Frank Lloyd Wright

Frank Lloyd Wright meets C.R. Ashbee

By SB

As you enter Court Barn, C. R. Ashbee’s handsome image greets you from the pillar on your left. The photograph hints at the world-wide appeal of the Arts and Crafts movement, having been taken by Frank Lloyd Wright (1867-1957), the American architect and originator of the Prairie School of architecture. He and Ashbee had met during Ashbee’s lecture tour of the US in 1900, and again in Europe in 1909 when Wright was submitting lithographs of his work to the Berlin publisher, Ernst Wasmuth.

C.R. Ashbee by Frank Lloyd Wright


Wright, whose early interest in structure had been fostered by playing with Froebel bricks, trained as an engineer in Wisconsin and in 1887 moved to Chicago to work as a draftsman in successive architectural firms, while in his own time ‘boot-legging’ (as he called it) by designing houses.

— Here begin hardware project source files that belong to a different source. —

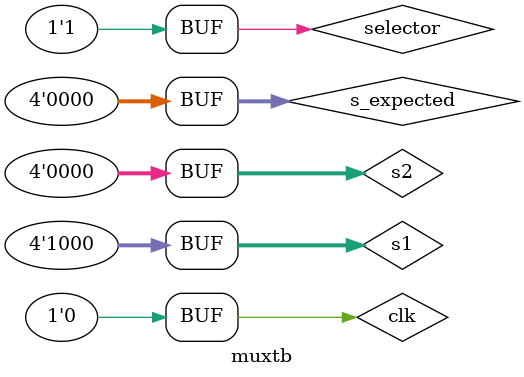
<source format=sv>

`timescale 1ns/1ns
`default_nettype none
`define N_TV 16


module muxtb();
 // Set up test signals
 logic clk, reset;
 logic [3:0] s_expected;
 logic [3:0] s1;
 logic [3:0] s2;
 logic selector;
 logic [3:0] s;




 // Instantiate the device under test
 mux dut(.s1(s1), .s2(s2), .selector(selector), .s(s));

 // Generate clock signal with a period of 10 timesteps.
 always
   begin
     clk = 1; #5;
     clk = 0; #5;
   end
  
 // At the start of the simulation:
 //  - Load the testvectors
 //  - Pulse the reset line (if applicable)
 initial
   begin
	 s1 = 4'b1000;
         s2 = 4'b0000;
	 selector = 1;
	 s_expected = 4'b0000;
	// if (s == s2) return 1;
     	#20;

	selector = 0;
	s_expected = 4'b1000;

	//if (s == s1) return 1;
	#20;

	selector = 1;
	s_expected = 4'b0000;

   end
  // Apply test vector on the rising edge of clk
 
endmodule

</source>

Inspired by the vistas of the American prairies, Wright’s revolutionary designs used natural materials to create houses with low-pitched roofs and open interiors.

Eventually he set up his own practice and developed his innovative style, often using strong horizontal lines with long runs of terraces and cantilevered roofs. His concept of ‘organic architecture’ led him to specify details of flooring, furniture and household objects within these buildings. In the 1920s he introduced the use of pre-cast concrete blocks, reinforced with metal bars, allowing for a variety of textured and coloured surfaces: his ‘textile’ system.

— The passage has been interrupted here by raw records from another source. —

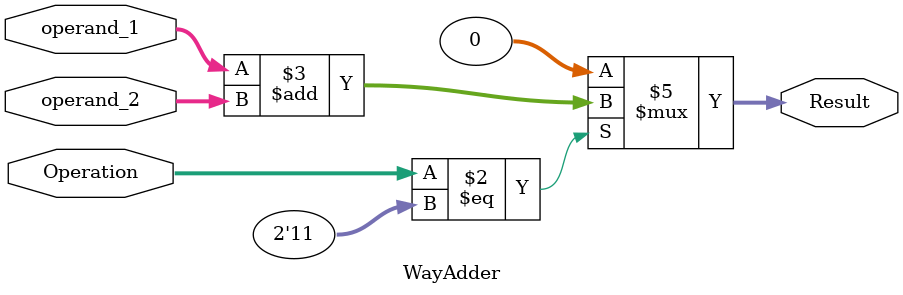
<source format=v>
module WayAdder (
input [31:0] operand_1,
input [31:0] operand_2,
input [1:0] Operation, 
output reg [31:0] Result
);

always @ (*) begin 
	if(Operation == 2'b11) begin 
		Result <= operand_1 + operand_2;
		end 
	else
		Result <= 32'b0;
			end 
				endmodule 
				
				

</source>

Wright’s domestic life was both tempestuous and tragic. He married three times; in 1914 one mistress died in a savage attack at Wright’s home, Taliesin, in Wisconsin; then, and again in 1925, the house was destroyed by fire. Nevertheless, Wright continued to work on domestic and public buildings, such as Falling Water, Pennsylvania (1937), and the Solomon R Guggenheim Museum, New York City (1959), while his concept of the ‘Usonian House’ was a response to the radical changes in American life-style from the 1930s. His outstanding achievements were honoured in his life time and eight of his buildings are included in the UNESCO list of World Heritage Sites.